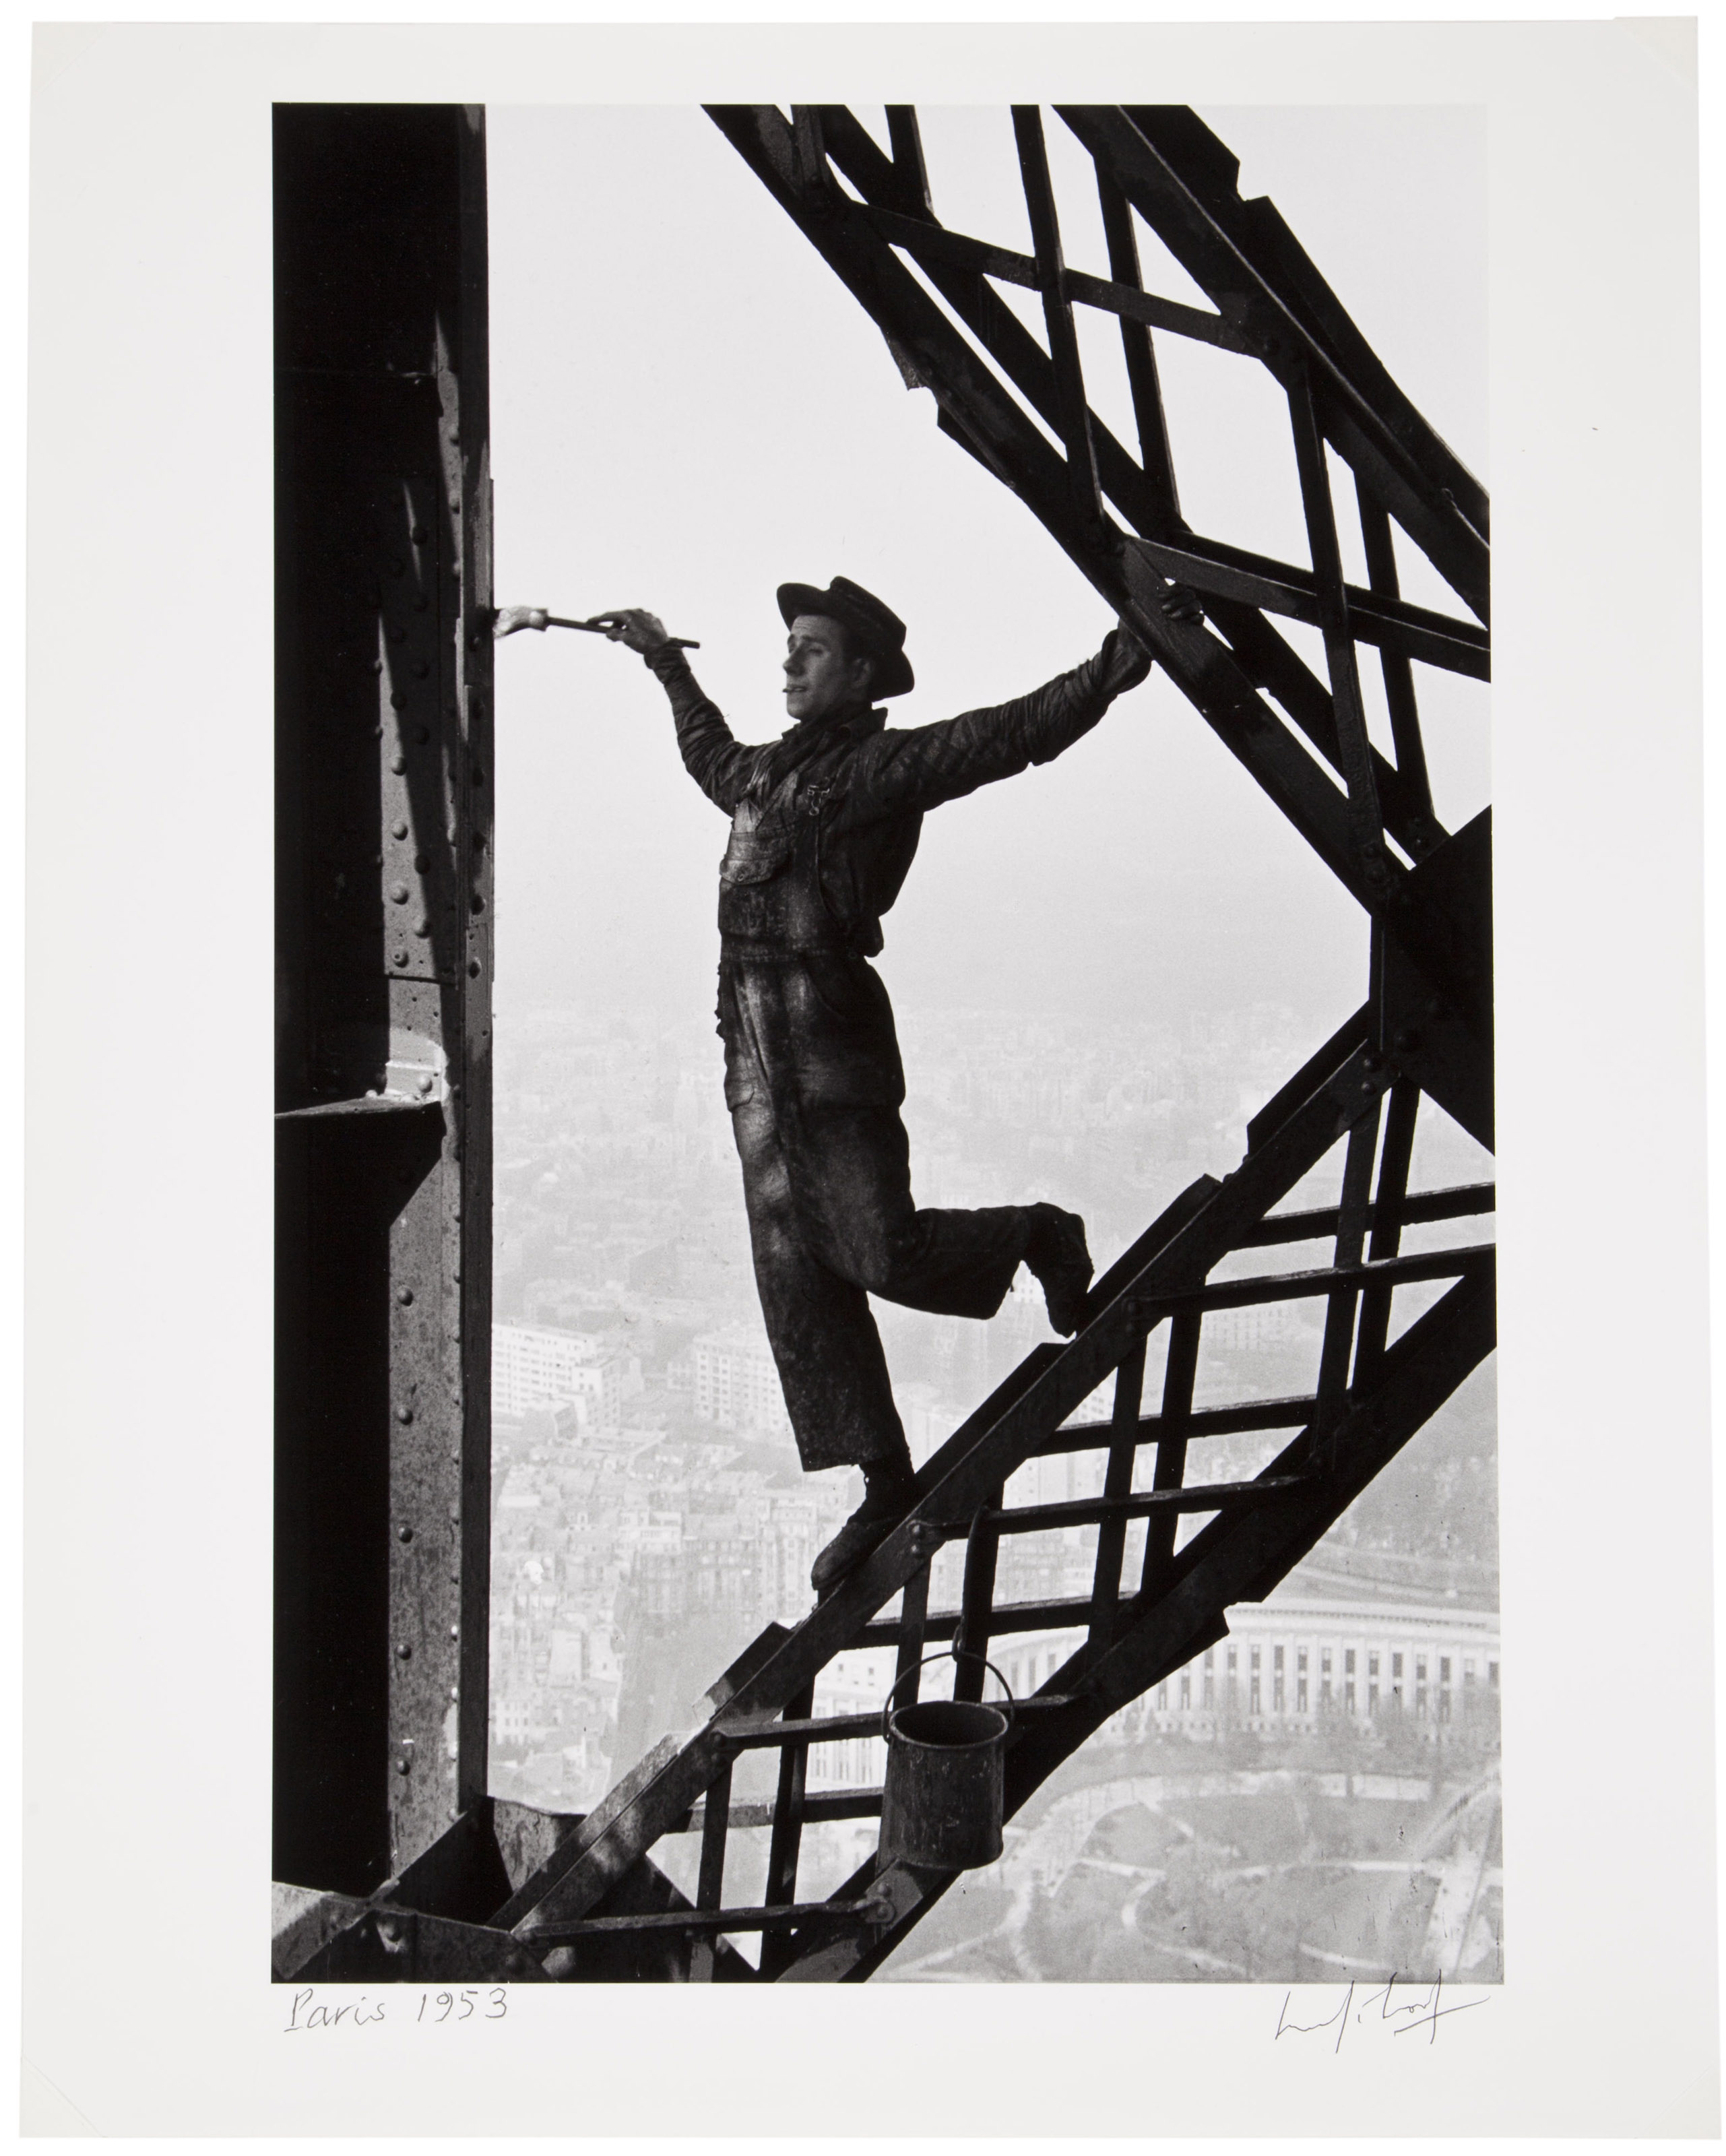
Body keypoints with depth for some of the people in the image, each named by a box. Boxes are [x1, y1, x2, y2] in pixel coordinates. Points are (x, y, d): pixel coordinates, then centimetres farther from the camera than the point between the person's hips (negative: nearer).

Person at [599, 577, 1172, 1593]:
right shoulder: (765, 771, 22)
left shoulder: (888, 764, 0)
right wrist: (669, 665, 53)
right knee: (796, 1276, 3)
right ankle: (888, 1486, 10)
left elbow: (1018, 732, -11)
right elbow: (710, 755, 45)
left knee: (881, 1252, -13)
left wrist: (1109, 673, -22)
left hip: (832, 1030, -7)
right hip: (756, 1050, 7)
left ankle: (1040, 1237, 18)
- - -
**BRIEF**: What is needed is an exact output of the records above, with every picture left out.

**RESPONSE TO THE EXERCISE**:
Body keypoints with depth for some of the people in the image, each named by a box. Boxes are [x1, y1, x2, y2] in pixel coordinates. Points are (x, y, d): pixel coordinates, then centimetres farther from the camera than the point between the person's hips (negative: nearer).

Person at [599, 577, 1172, 1593]:
right shoulder: (765, 771, 22)
left shoulder: (888, 764, 0)
right wrist: (669, 665, 53)
right knee: (796, 1276, 3)
right ankle: (888, 1486, 10)
left elbow: (1018, 732, -11)
right elbow: (710, 755, 45)
left knee: (881, 1252, -13)
left wrist: (1109, 673, -22)
left hip: (832, 1030, -7)
right hip: (756, 1050, 7)
left ankle: (1040, 1237, 18)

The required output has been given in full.